The strange thing is this: even accomplished people, celebrities, and sports figures can fall prey to the this online search for recognition. In those cases, there may be money involved in the form of exclusive sponsorships, and a poor performance could translate into loss of income. There would be incredible pressure to cheat, lie, or embellish a story. I’m not excusing cheating, just providing a possible explanation of why someone who was already accomplished might feel pressured to cheat or lie in his or her industry.

What about the Age Group athlete (a non-elite, non-professional athlete), in running or triathlon? Why would they cheat if there was no other financial reward for an Age Group win?

I suspect that the search for Admiration and Respect are in play. It can feel so good to be called a, “Badass” because you are fast and strong. People are curious about seemingly unreachable feats that require commitment, sacrifice, dedication, and focus. We elevate athletic pursuit to be characteristics of the gods.
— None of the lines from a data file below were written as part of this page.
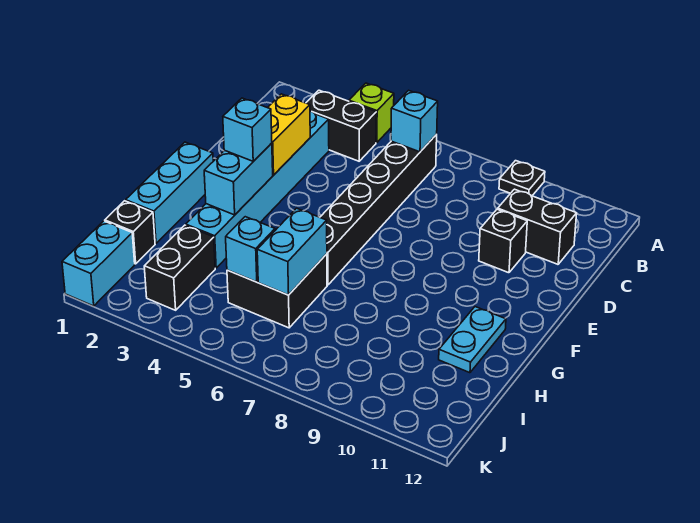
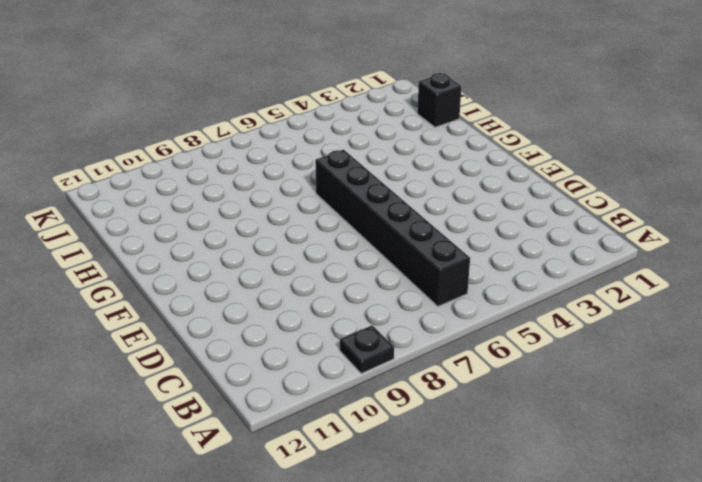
none -> lime 1x1 brick [349,83,394,143]
none -> black 1x2 brick [306,90,376,161]
none -> cyan 1x6 brick [186,111,329,268]

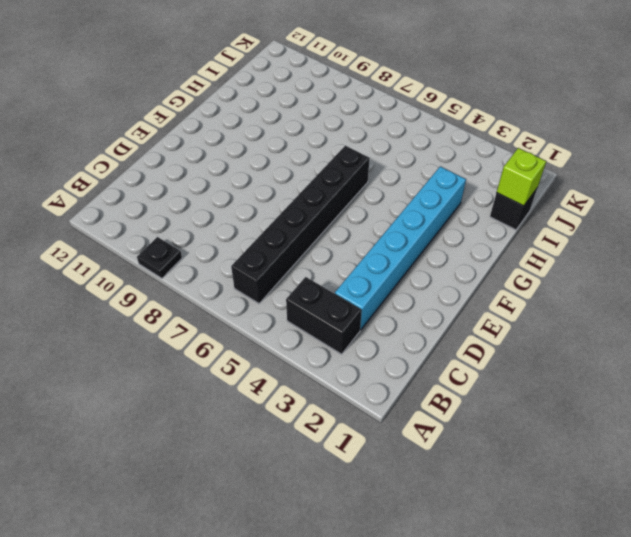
lime 1x1 brick [497,148,546,206] -> lime 1x1 brick moved to [349,83,394,143]
none -> black 1x2 brick [498,189,577,264]
none -> black 1x1 brick [479,209,527,273]
none -> cyan 1x3 brick [126,142,213,243]

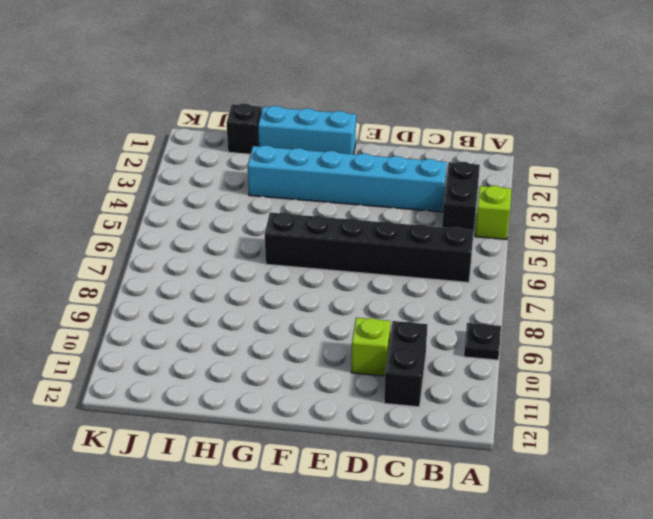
lime 1x1 brick [351,318,391,376] -> black 1x1 brick [479,209,527,273]
none -> cyan 1x2 plate [439,307,506,373]
none -> black 2x2 brick [227,254,327,328]
none -> black 1x2 brick [144,225,215,310]

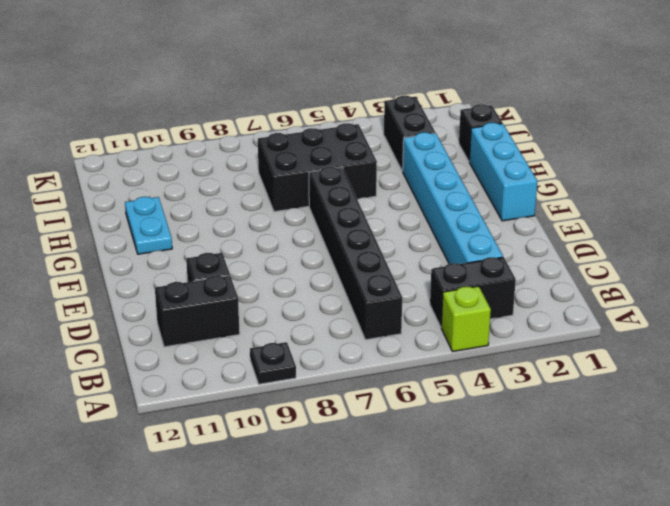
black 2x3 brick [258,123,377,212] -> black 2x2 brick [227,254,327,328]
none -> cyan 1x2 brick [62,221,135,306]
none -> cyan 1x1 brick [391,90,438,152]
none -> yellow 1x2 brick [268,94,310,175]

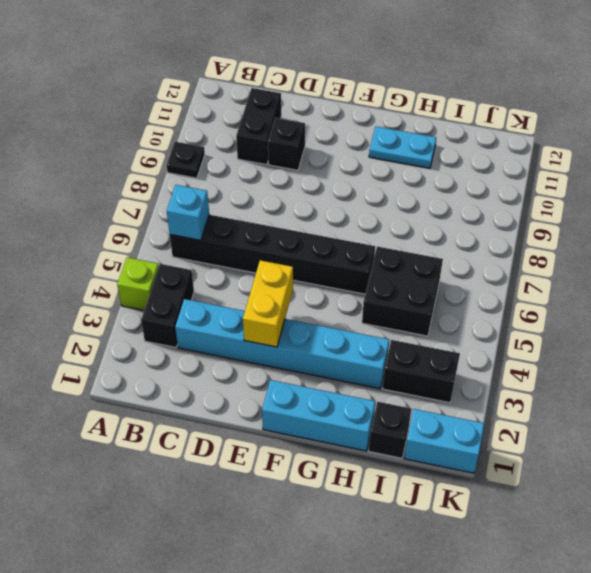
yellow 1x2 brick [243,260,293,347] -> yellow 1x2 brick turned to [268,94,310,175]
none -> cyan 1x2 brick [204,143,273,215]
none -> cyan 1x2 brick [257,208,327,295]
none -> cyan 1x1 brick [226,217,275,282]

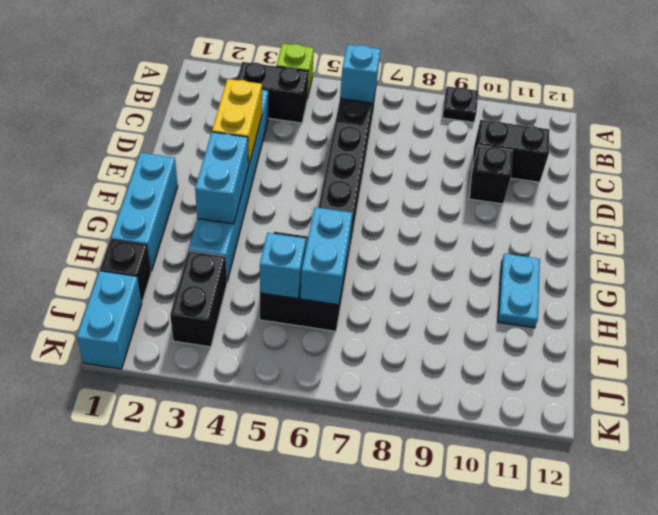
none -> cyan 1x1 brick [223,98,272,161]

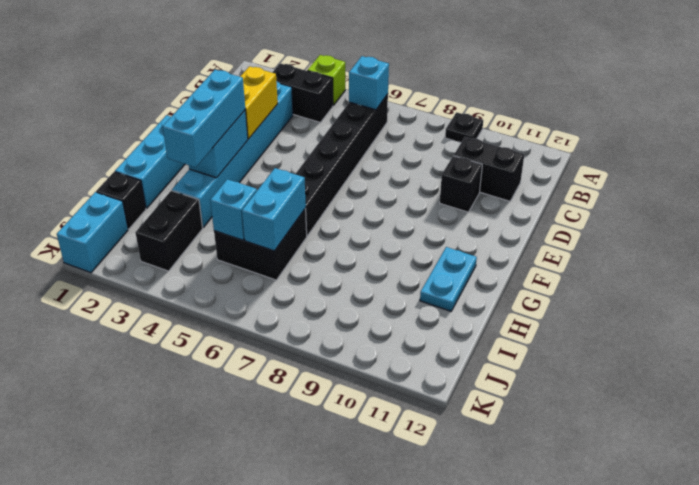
cyan 1x3 brick [163,70,245,167] -> cyan 1x1 brick [223,98,272,161]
Still, you can be the head of a tribe of people – a leader! — if you promote a certain kind of lifestyle that others find challenging — such as being a Vegan* or being Sober**, but in the world of Social Media, being Vegan and being Sober aren’t necessarily enough to win the attention of others. If you’re aware that you hunger to be Admired, you’d better match that Vegan lifestyle with something else, something Hard, something Ideal, something Extraordinary.

Of course, I am pointing out the flaws in this formula for living. Why can’t each person be celebrated for these decisions, just as they are? Why don’t we see them?

On Reading

My point is, that rabbit hole has no end. If you search for a sense of worth by Doing instead of Being, you will be tired. You might get some followers, and you will be exhausted.

Valentine’s Day has come and gone. I personally don’t subscribe to the romantic overtures of expensive dinners and romance packages. You’re more likely to find me continuing to do the little things behind closed doors that lets my loved ones know how much I care. I still make the bed every morning, as much for myself as for my husband, so that the pillows are plumped and inviting, and a fresh pot of brown rice is ready for dinner at the end of the day. It’s mundane, yet it has it’s own Truth.

The love I feel is about having read people. It is not, “love at all costs” based on the accumulation of achievements. It is love based on our ability to see a person and choose to bestow warmth and affection for who they are.

Love is given because we can choose to love someone based on who they “be” in your life, not what they do. If you knew you were loved that way, you would never feel the need to cheat your way to being admired or respected. You would not worry so much what strangers thought about what clothes you wear when you’re on vacation, or what foods you do or don’t eat.

Yet, as I mentioned before, this kind of non-transactional Love is rare. It takes time to cultivated, because not everyone learns it early in life, and there are social forces around us that whisper other truths about what our essential worth is based on: appearance, agility, youth, genius, gender, economics, work performance, possessions.

The false form of love that people seek or fear on the Internet is costly. Yet, if you choose to See, it’s possible to learn how to cultivate Love versus Admiration based on accomplishment.

Note * and **: In case you were wondering, I have nothing personal against either lifestyle choices of Veganism nor Sobriety, and I have seen how some have healed aspects of their physical and mental health with both. I have simply chosen these two examples because of the abundance of writers on the subjects.